--- Dataset extract Enclosed Below ---

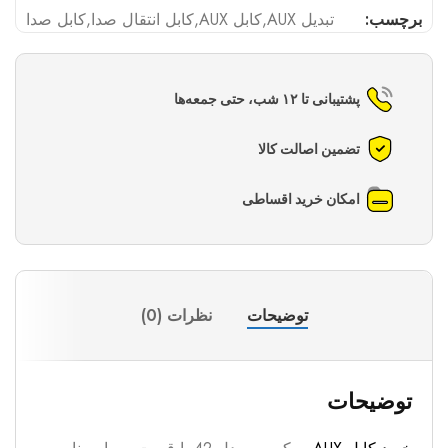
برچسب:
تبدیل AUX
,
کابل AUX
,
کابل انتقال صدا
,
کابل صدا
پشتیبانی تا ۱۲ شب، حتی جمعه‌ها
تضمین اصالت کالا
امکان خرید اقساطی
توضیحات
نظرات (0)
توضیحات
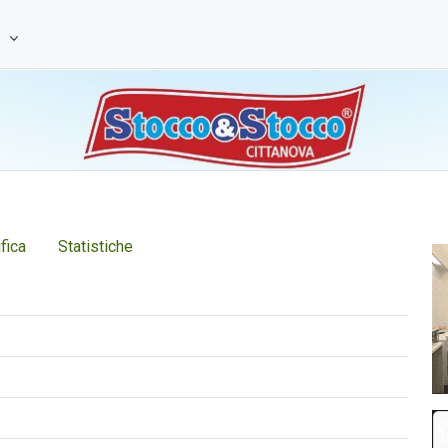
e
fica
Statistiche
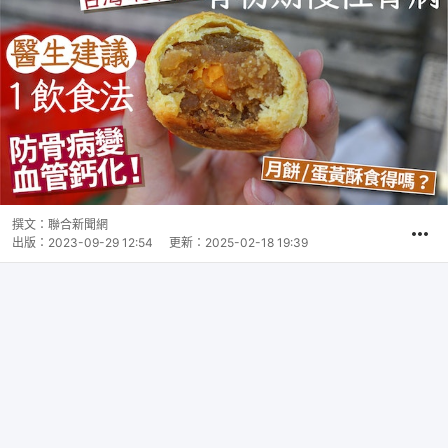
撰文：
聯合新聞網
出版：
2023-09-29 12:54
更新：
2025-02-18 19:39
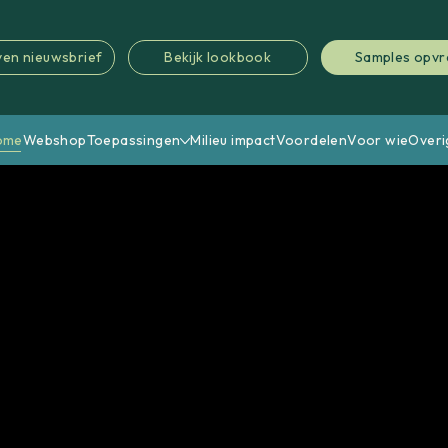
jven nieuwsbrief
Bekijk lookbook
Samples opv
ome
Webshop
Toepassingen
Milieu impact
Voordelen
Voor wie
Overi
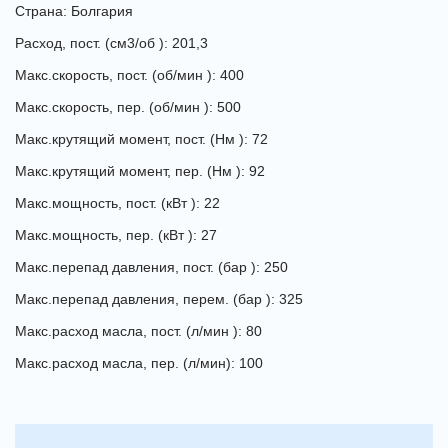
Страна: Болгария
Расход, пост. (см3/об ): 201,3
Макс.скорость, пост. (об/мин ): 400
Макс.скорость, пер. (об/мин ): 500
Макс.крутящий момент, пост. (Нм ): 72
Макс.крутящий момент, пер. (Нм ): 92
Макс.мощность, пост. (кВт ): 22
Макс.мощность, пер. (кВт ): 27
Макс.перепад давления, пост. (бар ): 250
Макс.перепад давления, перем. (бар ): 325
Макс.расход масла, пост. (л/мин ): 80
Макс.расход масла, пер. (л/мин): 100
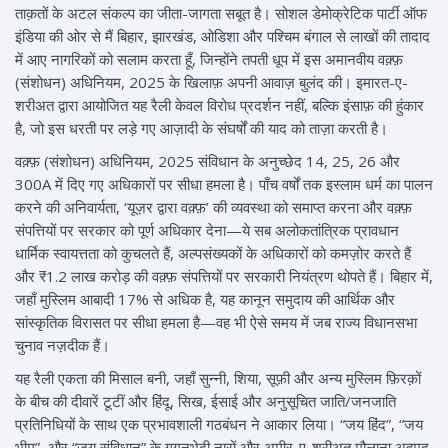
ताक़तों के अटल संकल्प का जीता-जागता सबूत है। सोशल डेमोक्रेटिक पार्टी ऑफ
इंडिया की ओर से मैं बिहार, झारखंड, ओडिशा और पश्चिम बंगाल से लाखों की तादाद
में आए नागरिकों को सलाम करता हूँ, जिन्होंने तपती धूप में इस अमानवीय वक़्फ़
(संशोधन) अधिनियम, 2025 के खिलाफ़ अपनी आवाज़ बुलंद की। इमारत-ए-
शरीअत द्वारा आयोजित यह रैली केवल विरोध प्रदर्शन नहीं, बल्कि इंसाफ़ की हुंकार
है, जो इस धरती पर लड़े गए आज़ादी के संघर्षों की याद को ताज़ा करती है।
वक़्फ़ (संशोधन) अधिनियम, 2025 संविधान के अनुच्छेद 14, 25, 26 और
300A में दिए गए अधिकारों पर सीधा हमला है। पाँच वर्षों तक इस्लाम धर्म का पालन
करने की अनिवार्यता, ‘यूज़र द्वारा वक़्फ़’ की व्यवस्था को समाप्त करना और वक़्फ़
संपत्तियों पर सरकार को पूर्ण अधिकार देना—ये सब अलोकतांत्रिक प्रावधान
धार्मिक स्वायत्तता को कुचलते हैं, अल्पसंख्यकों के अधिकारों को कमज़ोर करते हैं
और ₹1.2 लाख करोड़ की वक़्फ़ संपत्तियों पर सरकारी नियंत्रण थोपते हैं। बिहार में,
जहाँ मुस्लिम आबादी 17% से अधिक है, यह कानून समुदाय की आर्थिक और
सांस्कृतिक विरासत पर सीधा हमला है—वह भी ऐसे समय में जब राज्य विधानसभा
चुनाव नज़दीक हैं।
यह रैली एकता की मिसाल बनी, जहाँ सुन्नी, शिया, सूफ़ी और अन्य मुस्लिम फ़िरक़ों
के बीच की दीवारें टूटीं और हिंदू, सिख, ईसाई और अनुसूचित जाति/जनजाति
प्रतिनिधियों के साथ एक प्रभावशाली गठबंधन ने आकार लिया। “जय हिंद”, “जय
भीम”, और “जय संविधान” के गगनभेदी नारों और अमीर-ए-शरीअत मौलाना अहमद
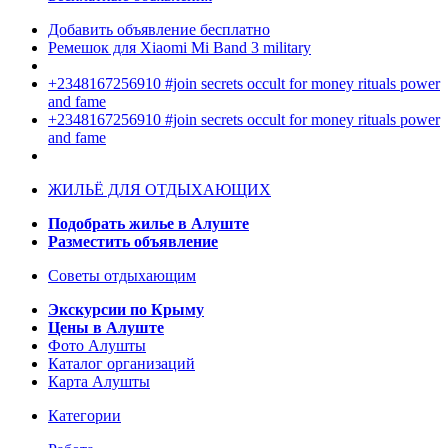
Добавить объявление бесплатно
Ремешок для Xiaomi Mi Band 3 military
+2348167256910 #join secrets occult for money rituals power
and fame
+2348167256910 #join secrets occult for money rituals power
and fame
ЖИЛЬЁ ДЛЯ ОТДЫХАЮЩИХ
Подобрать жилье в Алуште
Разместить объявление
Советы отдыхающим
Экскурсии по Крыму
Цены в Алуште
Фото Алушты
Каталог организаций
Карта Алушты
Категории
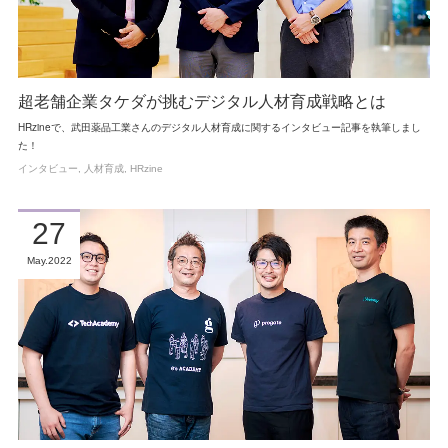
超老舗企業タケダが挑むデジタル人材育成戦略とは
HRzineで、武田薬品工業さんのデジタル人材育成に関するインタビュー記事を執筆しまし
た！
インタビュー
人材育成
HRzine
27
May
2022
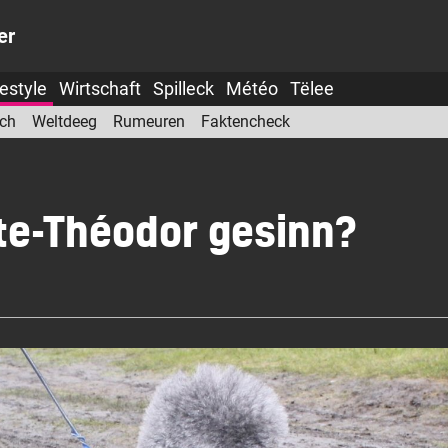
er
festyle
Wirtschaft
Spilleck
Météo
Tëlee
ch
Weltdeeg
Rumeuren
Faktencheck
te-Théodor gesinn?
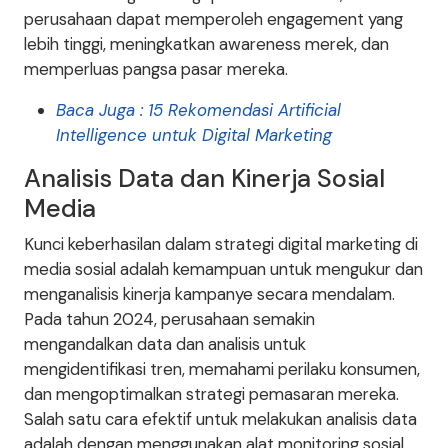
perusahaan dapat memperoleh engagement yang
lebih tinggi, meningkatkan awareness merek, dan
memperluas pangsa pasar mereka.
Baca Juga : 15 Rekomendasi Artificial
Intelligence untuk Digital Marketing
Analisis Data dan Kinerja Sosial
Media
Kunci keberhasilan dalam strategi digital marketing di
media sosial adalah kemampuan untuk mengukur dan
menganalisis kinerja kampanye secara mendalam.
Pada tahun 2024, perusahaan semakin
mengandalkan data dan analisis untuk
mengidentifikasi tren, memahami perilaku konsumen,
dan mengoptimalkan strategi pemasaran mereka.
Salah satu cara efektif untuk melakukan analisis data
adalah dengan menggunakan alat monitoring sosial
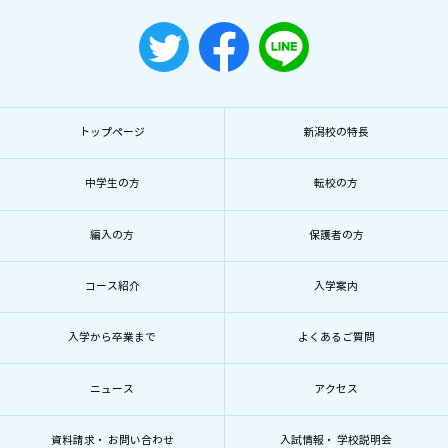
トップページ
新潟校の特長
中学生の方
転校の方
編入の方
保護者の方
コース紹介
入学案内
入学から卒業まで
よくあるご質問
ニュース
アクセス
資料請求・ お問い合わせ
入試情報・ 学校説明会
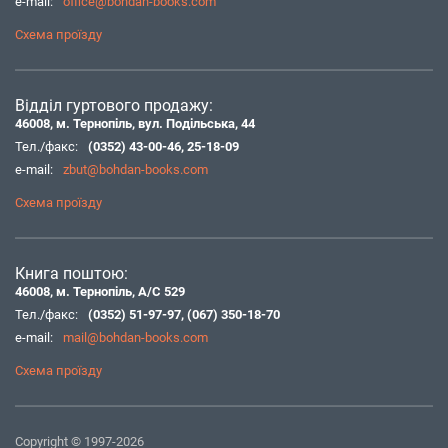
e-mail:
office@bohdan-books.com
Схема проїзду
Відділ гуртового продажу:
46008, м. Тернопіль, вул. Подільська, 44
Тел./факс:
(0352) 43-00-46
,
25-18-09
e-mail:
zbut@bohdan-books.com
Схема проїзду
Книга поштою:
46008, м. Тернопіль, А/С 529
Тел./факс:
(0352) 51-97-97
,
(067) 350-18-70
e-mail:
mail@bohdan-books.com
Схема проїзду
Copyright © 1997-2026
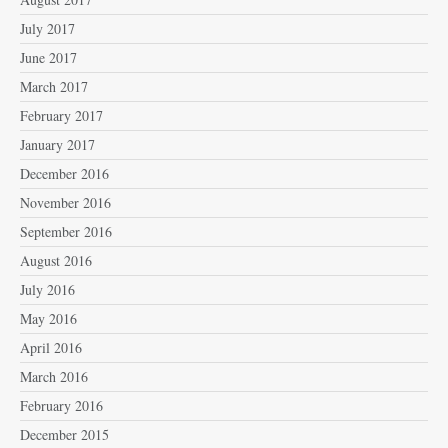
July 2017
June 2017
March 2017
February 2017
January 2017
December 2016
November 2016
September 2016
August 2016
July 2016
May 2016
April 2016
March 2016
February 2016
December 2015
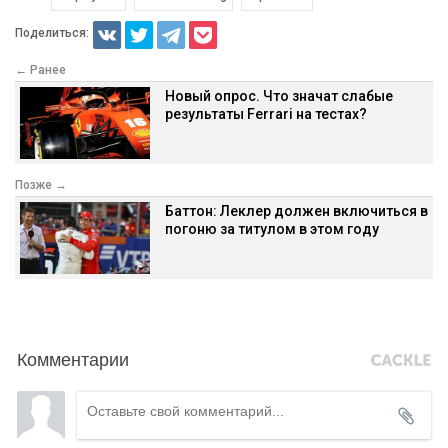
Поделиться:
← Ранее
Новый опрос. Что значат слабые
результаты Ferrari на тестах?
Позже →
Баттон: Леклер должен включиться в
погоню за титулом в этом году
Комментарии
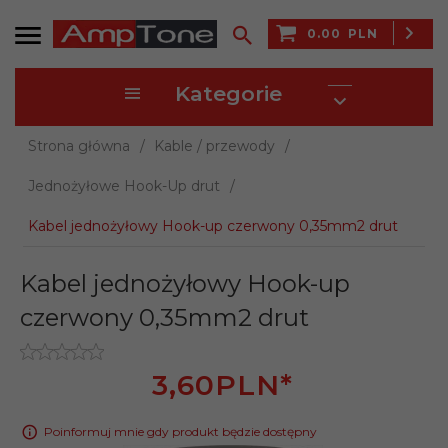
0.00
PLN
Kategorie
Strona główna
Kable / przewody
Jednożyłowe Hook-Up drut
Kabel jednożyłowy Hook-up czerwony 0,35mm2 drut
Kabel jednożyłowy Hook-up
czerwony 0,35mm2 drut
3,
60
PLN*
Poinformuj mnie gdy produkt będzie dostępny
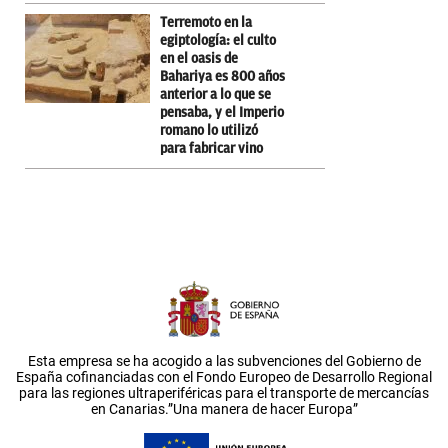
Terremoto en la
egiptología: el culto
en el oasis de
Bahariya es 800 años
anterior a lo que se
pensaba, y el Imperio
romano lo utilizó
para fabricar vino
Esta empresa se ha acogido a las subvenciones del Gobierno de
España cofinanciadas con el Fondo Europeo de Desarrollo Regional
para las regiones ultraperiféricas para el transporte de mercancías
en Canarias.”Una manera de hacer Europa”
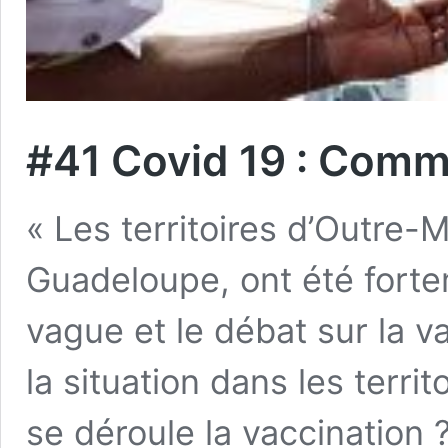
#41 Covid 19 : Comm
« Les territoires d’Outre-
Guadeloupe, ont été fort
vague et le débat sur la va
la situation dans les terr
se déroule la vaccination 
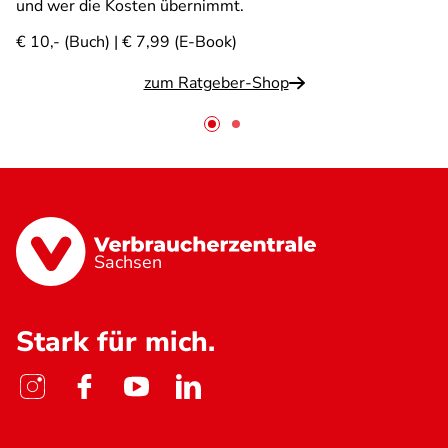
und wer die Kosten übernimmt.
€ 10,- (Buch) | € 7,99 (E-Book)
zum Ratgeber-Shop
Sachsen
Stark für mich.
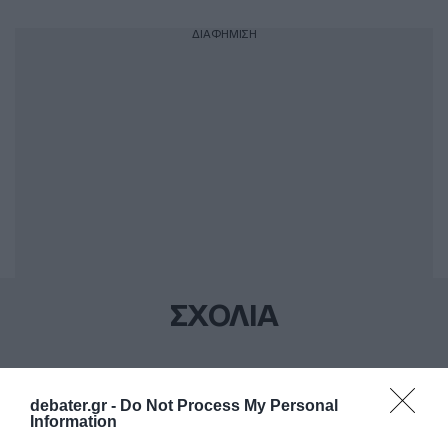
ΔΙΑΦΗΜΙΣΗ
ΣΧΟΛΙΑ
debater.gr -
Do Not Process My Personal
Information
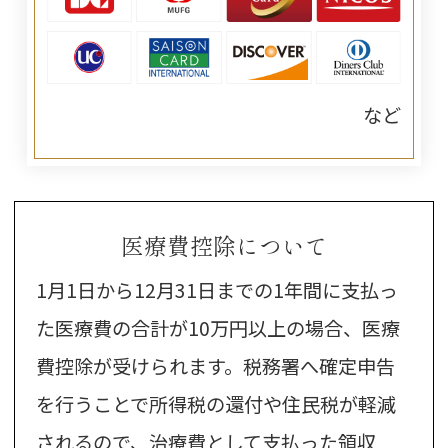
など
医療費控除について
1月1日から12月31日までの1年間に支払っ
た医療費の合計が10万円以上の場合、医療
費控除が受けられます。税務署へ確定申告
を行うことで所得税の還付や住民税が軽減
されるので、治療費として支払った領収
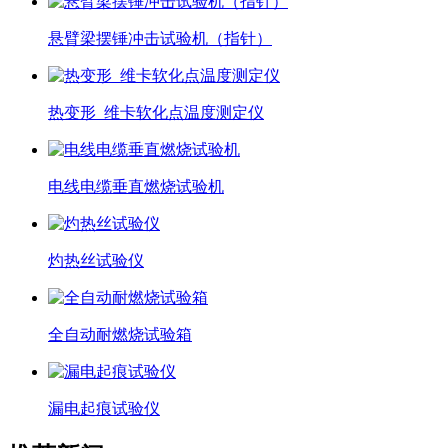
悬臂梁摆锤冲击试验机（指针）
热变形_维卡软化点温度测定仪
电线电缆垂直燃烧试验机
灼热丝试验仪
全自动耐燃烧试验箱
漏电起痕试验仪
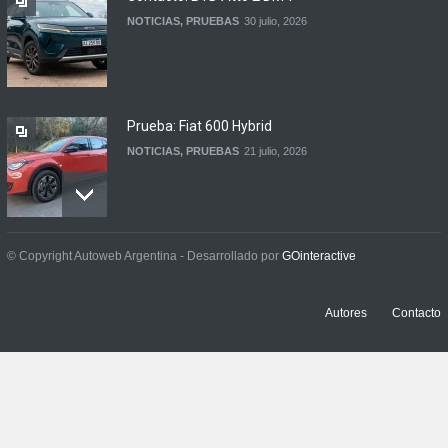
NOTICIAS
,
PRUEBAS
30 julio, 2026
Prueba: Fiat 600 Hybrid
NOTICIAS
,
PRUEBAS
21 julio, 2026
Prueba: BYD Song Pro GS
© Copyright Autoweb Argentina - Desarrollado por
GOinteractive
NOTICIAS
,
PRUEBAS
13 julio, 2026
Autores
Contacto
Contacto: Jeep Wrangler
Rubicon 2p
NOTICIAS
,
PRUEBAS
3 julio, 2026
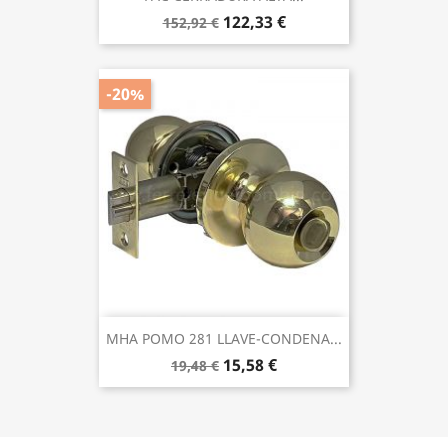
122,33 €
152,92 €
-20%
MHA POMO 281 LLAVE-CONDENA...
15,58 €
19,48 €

--- End of Enclosed Dataset extract ---

> _Problem to work on_: Can you present the entries as a numbered list, starting at the beginning of the entries and ending with the line that contains "Макс.расход масла, пер. (л/мин): 100" (include that line), with blank lines and the pictures left out?

> _Worked solution_:
1. برچسب:
2. تبدیل AUX
3. ,
4. کابل AUX
5. ,
6. کابل انتقال صدا
7. ,
8. کابل صدا
9. پشتیبانی تا ۱۲ شب، حتی جمعه‌ها
10. تضمین اصالت کالا
11. امکان خرید اقساطی
12. توضیحات
13. نظرات (0)
14. توضیحات
15. e
16. fica
17. Statistiche
18. 撰文：
19. 聯合新聞網
20. 出版：
21. 2023-09-29 12:54
22. 更新：
23. 2025-02-18 19:39
24. jven nieuwsbrief
25. Bekijk lookbook
26. Samples opv
27. ome
28. Webshop
29. Toepassingen
30. Milieu impact
31. Voordelen
32. Voor wie
33. Overi
34. Страна: Болгария
35. Расход, пост. (см3/об ): 201,3
36. Макс.скорость, пост. (об/мин ): 400
37. Макс.скорость, пер. (об/мин ): 500
38. Макс.крутящий момент, пост. (Нм ): 72
39. Макс.крутящий момент, пер. (Нм ): 92
40. Макс.мощность, пост. (кВт ): 22
41. Макс.мощность, пер. (кВт ): 27
42. Макс.перепад давления, пост. (бар ): 250
43. Макс.перепад давления, перем. (бар ): 325
44. Макс.расход масла, пост. (л/мин ): 80
45. Макс.расход масла, пер. (л/мин): 100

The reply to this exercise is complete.